Instructions to follow
From the data below, return the exact lines starting at the line containing "neck: (509, 175)" and ending at the line containing "neck: (148, 319)", both included, and nothing else.
Records shown below:
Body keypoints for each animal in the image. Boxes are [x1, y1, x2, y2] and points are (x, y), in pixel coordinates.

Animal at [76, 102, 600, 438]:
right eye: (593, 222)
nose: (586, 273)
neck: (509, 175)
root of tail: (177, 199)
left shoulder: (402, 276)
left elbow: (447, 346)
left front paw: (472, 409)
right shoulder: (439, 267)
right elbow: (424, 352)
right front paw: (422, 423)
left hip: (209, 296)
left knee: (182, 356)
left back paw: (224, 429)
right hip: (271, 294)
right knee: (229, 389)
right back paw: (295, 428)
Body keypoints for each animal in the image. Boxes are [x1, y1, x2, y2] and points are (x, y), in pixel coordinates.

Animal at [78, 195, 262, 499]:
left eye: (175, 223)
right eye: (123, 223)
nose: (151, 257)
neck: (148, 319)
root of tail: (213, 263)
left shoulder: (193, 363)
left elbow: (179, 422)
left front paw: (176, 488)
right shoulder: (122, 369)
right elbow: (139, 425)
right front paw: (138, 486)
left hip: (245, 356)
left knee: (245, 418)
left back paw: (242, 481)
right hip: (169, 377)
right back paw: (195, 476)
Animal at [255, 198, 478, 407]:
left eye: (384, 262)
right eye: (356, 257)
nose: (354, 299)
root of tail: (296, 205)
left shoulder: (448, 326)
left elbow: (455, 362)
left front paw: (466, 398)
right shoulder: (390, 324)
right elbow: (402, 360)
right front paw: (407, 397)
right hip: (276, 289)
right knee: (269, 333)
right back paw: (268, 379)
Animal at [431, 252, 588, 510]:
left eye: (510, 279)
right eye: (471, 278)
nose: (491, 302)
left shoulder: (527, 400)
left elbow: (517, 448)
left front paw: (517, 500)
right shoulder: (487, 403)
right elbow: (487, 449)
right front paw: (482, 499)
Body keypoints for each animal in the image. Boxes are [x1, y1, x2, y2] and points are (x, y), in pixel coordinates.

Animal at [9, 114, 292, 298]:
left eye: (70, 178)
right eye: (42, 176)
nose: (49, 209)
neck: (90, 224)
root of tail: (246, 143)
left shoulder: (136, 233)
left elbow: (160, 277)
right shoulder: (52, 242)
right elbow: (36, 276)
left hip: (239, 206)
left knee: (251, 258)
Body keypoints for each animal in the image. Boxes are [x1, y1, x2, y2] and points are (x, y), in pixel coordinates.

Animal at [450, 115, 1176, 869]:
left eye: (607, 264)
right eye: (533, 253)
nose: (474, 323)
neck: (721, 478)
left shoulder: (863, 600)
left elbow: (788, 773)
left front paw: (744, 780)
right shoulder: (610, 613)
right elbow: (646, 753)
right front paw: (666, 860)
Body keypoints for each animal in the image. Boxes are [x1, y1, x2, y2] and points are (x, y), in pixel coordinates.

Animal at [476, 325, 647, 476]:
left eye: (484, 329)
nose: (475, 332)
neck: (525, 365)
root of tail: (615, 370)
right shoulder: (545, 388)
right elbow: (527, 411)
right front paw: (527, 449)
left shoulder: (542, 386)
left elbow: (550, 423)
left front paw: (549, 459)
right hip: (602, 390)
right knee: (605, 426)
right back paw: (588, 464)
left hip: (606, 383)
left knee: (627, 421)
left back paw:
End of Records shown.
Answer space
neck: (509, 175)
root of tail: (177, 199)
left shoulder: (402, 276)
left elbow: (447, 346)
left front paw: (472, 409)
right shoulder: (439, 267)
right elbow: (424, 352)
right front paw: (422, 423)
left hip: (209, 296)
left knee: (182, 356)
left back paw: (224, 429)
right hip: (271, 294)
right knee: (229, 389)
right back paw: (295, 428)
Body keypoints for each animal in the image. Boxes are [x1, y1, x2, y2] and points are (x, y), in pixel coordinates.

Animal at [78, 195, 262, 499]:
left eye: (175, 223)
right eye: (123, 223)
nose: (151, 257)
neck: (148, 319)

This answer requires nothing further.